* TASK DETAILS *
Copy every record below exactly as written, but leave out the pictures.

Segment Open

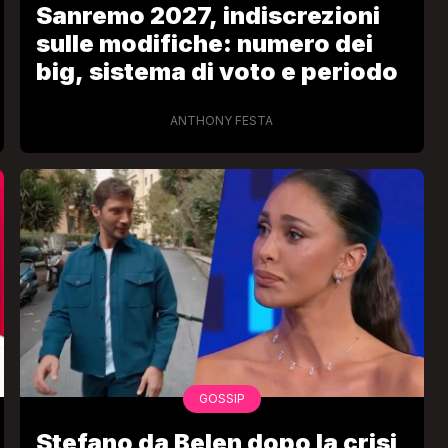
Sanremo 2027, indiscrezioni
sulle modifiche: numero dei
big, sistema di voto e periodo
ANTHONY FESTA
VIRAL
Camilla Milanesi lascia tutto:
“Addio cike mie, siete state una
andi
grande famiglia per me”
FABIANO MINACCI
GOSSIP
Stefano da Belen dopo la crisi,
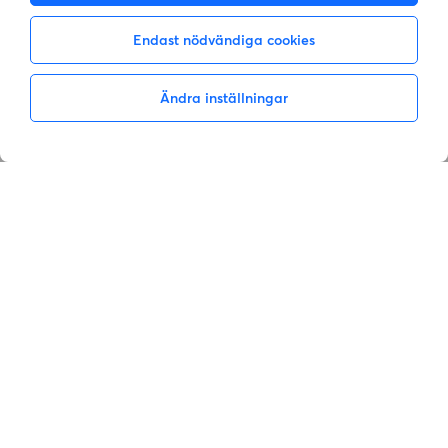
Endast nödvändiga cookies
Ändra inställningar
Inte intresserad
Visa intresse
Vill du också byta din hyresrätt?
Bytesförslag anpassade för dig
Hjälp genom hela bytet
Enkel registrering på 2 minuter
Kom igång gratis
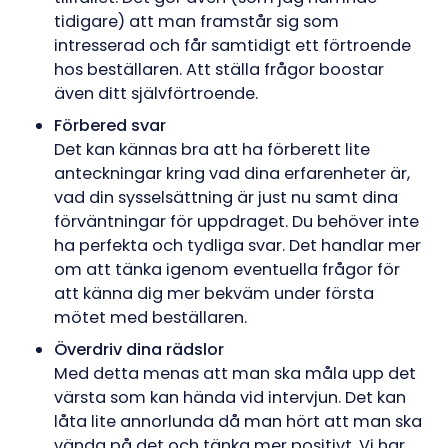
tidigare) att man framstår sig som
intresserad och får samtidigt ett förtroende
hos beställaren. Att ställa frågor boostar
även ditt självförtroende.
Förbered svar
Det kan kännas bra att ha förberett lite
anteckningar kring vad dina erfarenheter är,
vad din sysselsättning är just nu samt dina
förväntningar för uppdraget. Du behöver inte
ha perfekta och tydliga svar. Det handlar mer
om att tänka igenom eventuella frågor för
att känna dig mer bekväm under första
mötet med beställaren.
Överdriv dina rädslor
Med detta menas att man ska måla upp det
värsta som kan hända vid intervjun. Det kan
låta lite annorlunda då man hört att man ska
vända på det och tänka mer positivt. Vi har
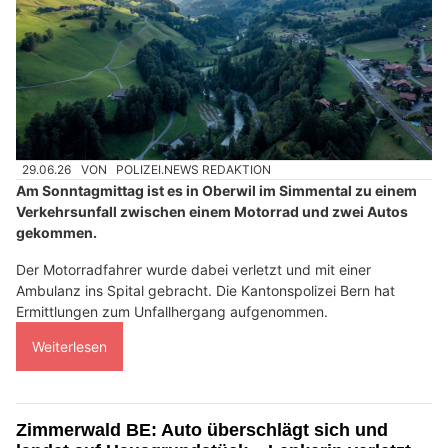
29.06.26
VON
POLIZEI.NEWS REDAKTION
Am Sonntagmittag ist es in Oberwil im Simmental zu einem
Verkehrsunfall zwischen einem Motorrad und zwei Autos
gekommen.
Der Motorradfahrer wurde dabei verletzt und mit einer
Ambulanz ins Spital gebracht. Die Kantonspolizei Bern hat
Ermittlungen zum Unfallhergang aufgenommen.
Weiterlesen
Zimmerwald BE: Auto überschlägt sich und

Segment Closed

* OUTPUT BELOW *
Sanremo 2027, indiscrezioni
sulle modifiche: numero dei
big, sistema di voto e periodo
ANTHONY FESTA
VIRAL
Camilla Milanesi lascia tutto:
“Addio cike mie, siete state una
andi
grande famiglia per me”
FABIANO MINACCI
GOSSIP
Stefano da Belen dopo la crisi,
Endast nödvändiga cookies
Ändra inställningar
Inte intresserad
Visa intresse
Vill du också byta din hyresrätt?
Bytesförslag anpassade för dig
Hjälp genom hela bytet
Enkel registrering på 2 minuter
Kom igång gratis
tidigare) att man framstår sig som
intresserad och får samtidigt ett förtroende
hos beställaren. Att ställa frågor boostar
även ditt självförtroende.
Förbered svar
Det kan kännas bra att ha förberett lite
anteckningar kring vad dina erfarenheter är,
vad din sysselsättning är just nu samt dina
förväntningar för uppdraget. Du behöver inte
ha perfekta och tydliga svar. Det handlar mer
om att tänka igenom eventuella frågor för
att känna dig mer bekväm under första
mötet med beställaren.
Överdriv dina rädslor
Med detta menas att man ska måla upp det
värsta som kan hända vid intervjun. Det kan
låta lite annorlunda då man hört att man ska
vända på det och tänka mer positivt. Vi har
29.06.26
VON
POLIZEI.NEWS REDAKTION
Am Sonntagmittag ist es in Oberwil im Simmental zu einem
Verkehrsunfall zwischen einem Motorrad und zwei Autos
gekommen.
Der Motorradfahrer wurde dabei verletzt und mit einer
Ambulanz ins Spital gebracht. Die Kantonspolizei Bern hat
Ermittlungen zum Unfallhergang aufgenommen.
Weiterlesen
Zimmerwald BE: Auto überschlägt sich und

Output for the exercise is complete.